Here, in the present embodiment, from single camera 1, temporally continuous imaged images (frame) at each time are output, so-called intra-camera tracking in which tracking the same person in the imaged images at each time is performed, and a plurality of person images with different imaging times are collected for each staying person.
Next, a feature value (feature information) is extracted from the plurality of person images of each staying person collected by the intra-camera tracking, and as shown in FIG. 4, based on the feature value of each person image, clustering is performed to divide a collection (person image group) of the person images of each staying person into a predetermined number of clusters. In the clustering, as shown in FIG. 5, the person images with close distance are grouped together in a feature space with a plurality of feature values as coordinate axes.
FIG. 5 is a scatter diagram plotting the plurality of feature values related to each person image, and indicates a two-dimensional feature space based on two feature values of each person image using the first feature value and the second feature value as a horizontal axis and a vertical axis respectively. However, the clustering can be performed in a multidimensional feature space based on three or more feature values.

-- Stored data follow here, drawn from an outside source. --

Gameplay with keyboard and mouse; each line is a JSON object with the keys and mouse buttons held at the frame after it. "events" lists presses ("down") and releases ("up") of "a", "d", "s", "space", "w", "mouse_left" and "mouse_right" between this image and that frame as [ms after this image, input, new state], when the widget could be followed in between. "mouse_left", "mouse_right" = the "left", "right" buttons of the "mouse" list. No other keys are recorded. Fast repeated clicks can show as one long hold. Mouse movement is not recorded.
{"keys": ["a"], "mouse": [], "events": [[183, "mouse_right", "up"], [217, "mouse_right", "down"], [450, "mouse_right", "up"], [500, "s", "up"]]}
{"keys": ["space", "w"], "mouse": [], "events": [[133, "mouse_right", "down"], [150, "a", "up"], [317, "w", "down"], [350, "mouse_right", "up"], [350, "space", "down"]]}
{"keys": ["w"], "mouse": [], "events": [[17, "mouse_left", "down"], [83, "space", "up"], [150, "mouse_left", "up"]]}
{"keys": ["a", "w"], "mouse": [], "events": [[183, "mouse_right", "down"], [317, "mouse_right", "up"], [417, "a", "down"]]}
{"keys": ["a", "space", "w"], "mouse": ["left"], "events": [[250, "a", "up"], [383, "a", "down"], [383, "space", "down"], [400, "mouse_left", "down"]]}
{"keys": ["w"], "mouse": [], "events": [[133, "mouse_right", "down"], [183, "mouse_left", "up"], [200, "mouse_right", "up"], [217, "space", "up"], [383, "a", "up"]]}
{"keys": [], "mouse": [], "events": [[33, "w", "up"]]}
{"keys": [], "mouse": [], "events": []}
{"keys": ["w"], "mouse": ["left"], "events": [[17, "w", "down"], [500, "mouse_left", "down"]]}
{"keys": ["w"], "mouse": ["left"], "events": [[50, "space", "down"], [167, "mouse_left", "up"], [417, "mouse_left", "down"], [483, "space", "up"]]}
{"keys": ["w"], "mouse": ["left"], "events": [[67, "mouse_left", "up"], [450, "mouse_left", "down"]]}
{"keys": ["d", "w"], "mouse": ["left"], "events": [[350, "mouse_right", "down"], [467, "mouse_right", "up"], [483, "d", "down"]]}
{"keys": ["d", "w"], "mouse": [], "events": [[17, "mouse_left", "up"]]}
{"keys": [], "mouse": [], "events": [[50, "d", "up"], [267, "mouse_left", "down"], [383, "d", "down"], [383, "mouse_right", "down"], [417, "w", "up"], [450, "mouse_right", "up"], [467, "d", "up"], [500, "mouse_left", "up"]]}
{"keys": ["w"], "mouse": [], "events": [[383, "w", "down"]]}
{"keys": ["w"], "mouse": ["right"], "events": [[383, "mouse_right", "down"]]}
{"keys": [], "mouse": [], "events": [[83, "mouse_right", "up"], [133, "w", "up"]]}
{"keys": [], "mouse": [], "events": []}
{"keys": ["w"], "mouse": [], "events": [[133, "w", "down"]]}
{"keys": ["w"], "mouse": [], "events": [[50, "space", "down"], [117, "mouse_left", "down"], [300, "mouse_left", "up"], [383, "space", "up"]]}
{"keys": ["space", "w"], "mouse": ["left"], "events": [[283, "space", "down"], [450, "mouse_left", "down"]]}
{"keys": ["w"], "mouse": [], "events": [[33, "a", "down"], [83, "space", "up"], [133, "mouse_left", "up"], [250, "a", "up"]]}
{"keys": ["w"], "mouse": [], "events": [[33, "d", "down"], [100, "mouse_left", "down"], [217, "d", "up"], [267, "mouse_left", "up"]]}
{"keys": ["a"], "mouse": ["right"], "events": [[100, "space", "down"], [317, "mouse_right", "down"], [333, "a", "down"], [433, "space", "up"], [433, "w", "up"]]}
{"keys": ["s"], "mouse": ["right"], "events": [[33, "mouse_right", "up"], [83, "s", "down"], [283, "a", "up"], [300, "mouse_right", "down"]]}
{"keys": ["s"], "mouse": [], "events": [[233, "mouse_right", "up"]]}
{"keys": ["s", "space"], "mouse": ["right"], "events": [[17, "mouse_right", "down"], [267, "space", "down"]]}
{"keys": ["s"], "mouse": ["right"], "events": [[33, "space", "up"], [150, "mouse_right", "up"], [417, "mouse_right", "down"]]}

Here, in a case where person detection is successful, a person image of only one detection target person can be obtained. However, in a case where the person detection is failure, the person image becomes a person image in which a person different from the single detection target is shown or a person is not shown at all. In the person images, there are a first image form person image in which only one detection target person is shown, a second image form person image in which a person different from the detection target person is shown, and a third image form person image in which a person is not shown at all, and all person images fall under any one of three image forms. Therefore, it is possible to divide the person images into person images of three image forms by setting the number of clusters to three and performing clustering to divide into three clusters.
It is preferable to perform the clustering based on a feature value related to color distribution. For example, if the clothing of the detection target person is blue, blue becomes the dominant color in the person image of only the detection target person, if the clothing of another person is khaki, blue and khaki are in a struggling state in the imaged image of the detection target person and another person, and if the background of the imaging area of camera 1 is gray, gray becomes the dominant color in the person image in which a person is not shown. By performing the clustering using the feature values related to the color distribution, it is possible to divide the person images into three clusters of image forms.
Next, a cluster size of the clusters, that is, the number of person images included in one cluster is acquired, and among the three clusters, the cluster having the largest cluster size, that is, the cluster having the largest number of person images included in the cluster is selected as the key cluster.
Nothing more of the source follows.